Collected data entries

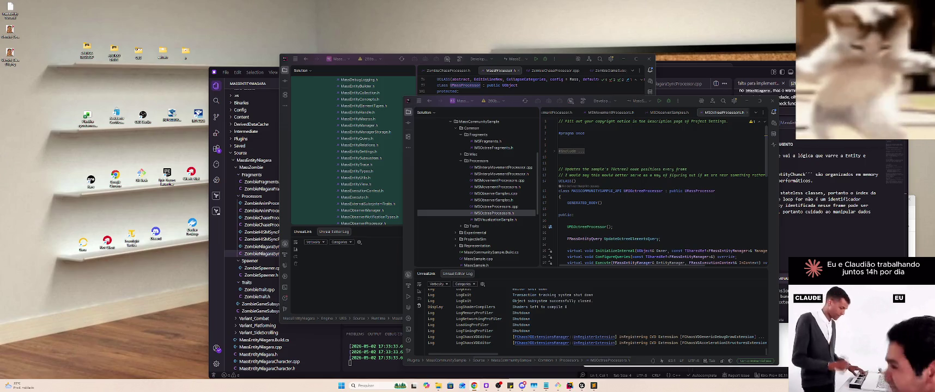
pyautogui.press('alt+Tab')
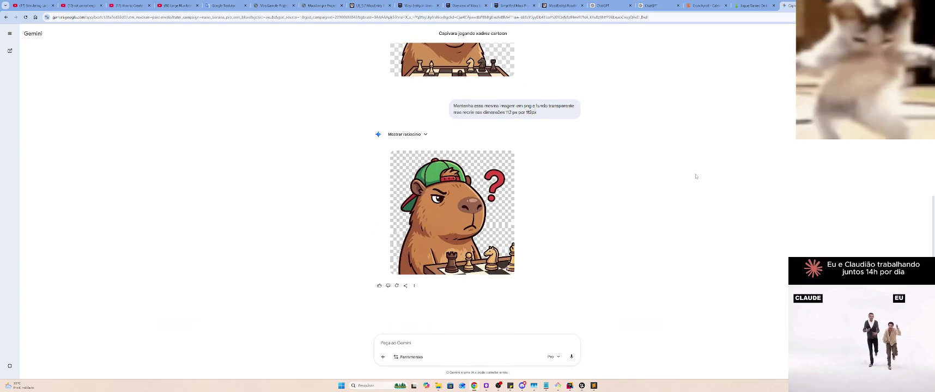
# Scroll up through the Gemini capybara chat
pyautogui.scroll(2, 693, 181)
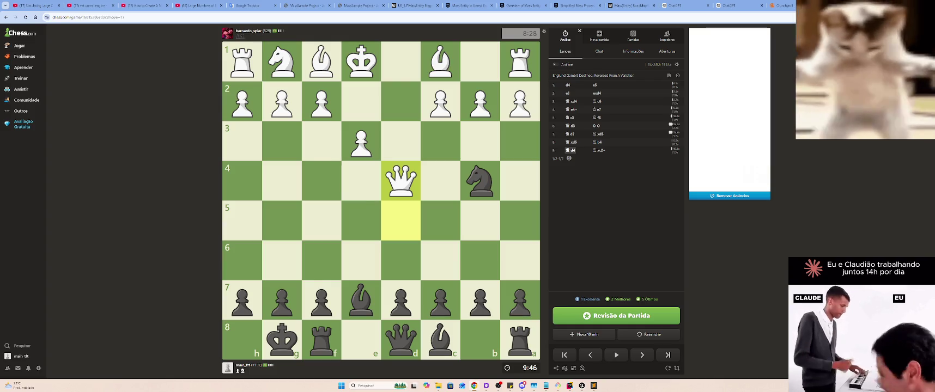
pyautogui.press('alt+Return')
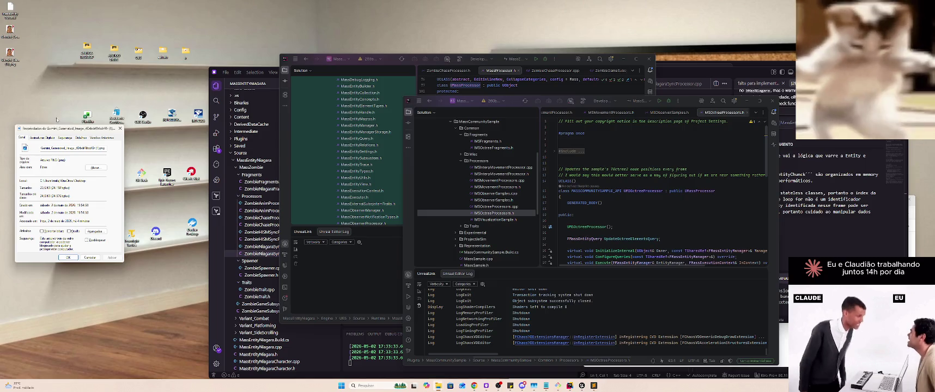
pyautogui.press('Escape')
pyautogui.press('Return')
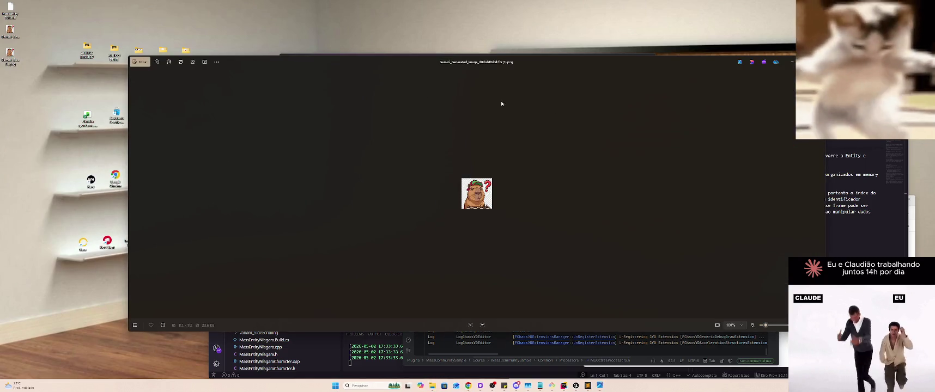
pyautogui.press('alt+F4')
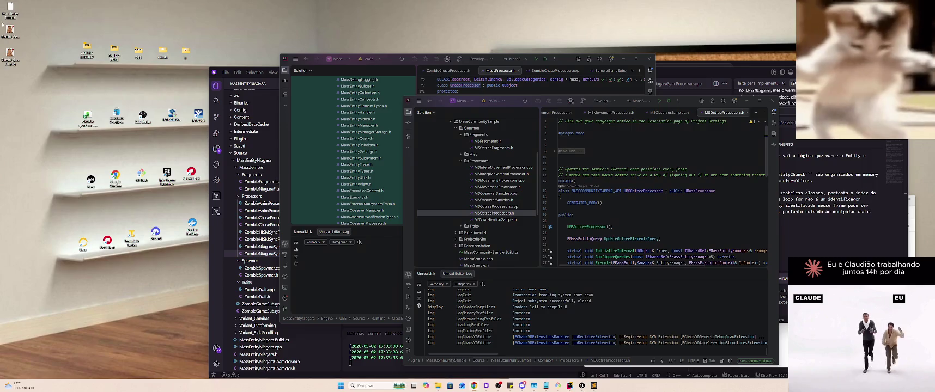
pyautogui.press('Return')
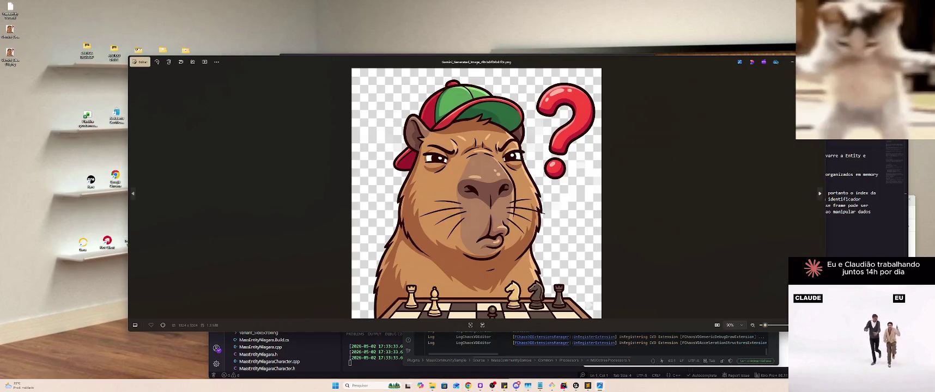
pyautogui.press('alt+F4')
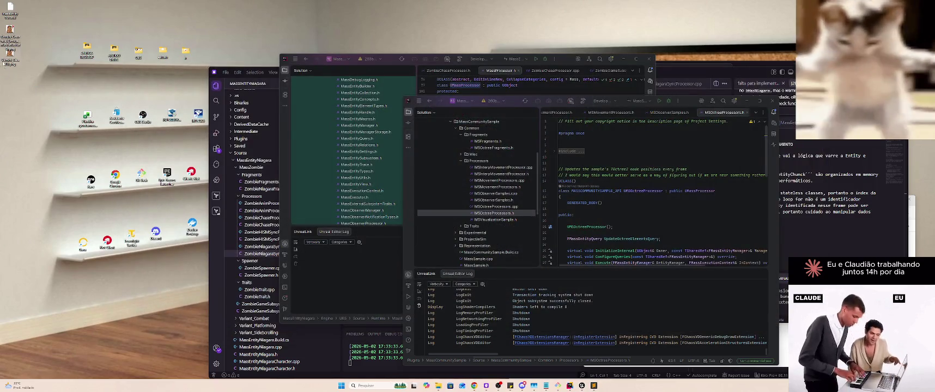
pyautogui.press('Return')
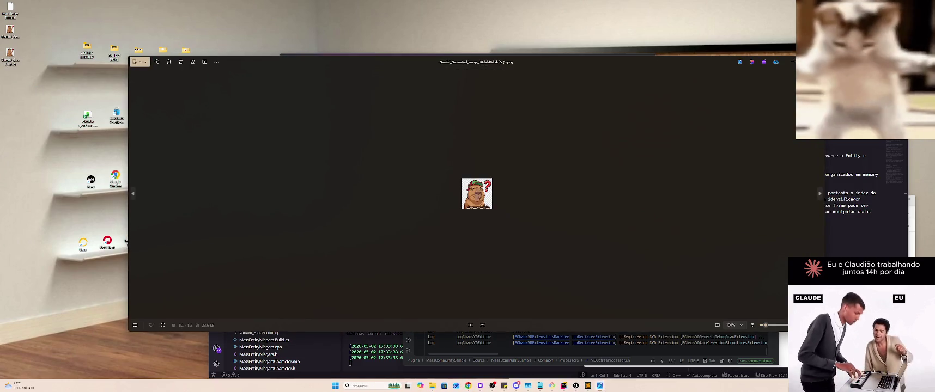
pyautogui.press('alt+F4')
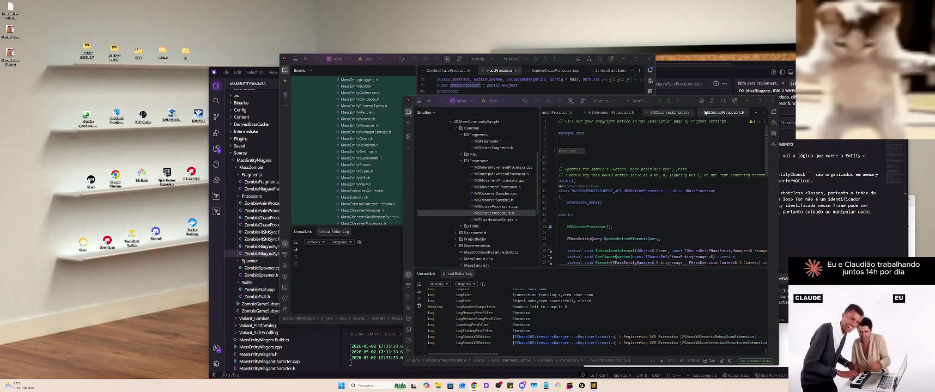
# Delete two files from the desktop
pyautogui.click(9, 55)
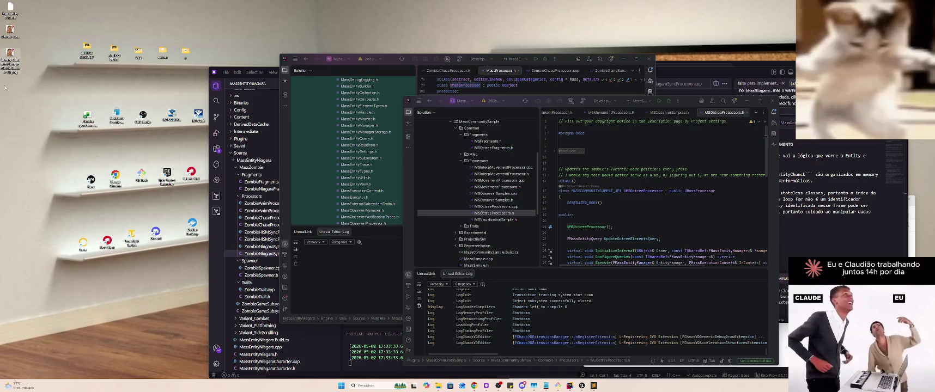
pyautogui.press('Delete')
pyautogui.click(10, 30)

_Exercise_.
Each entry above should come back word for word, and no picture should come with it.

_Worked solution_.
pyautogui.press('alt+Tab')
# Scroll up through the Gemini capybara chat
pyautogui.scroll(2, 693, 181)
pyautogui.press('alt+Return')
pyautogui.press('Escape')
pyautogui.press('Return')
pyautogui.press('alt+F4')
pyautogui.press('Return')
pyautogui.press('alt+F4')
pyautogui.press('Return')
pyautogui.press('alt+F4')
# Delete two files from the desktop
pyautogui.click(9, 55)
pyautogui.press('Delete')
pyautogui.click(10, 30)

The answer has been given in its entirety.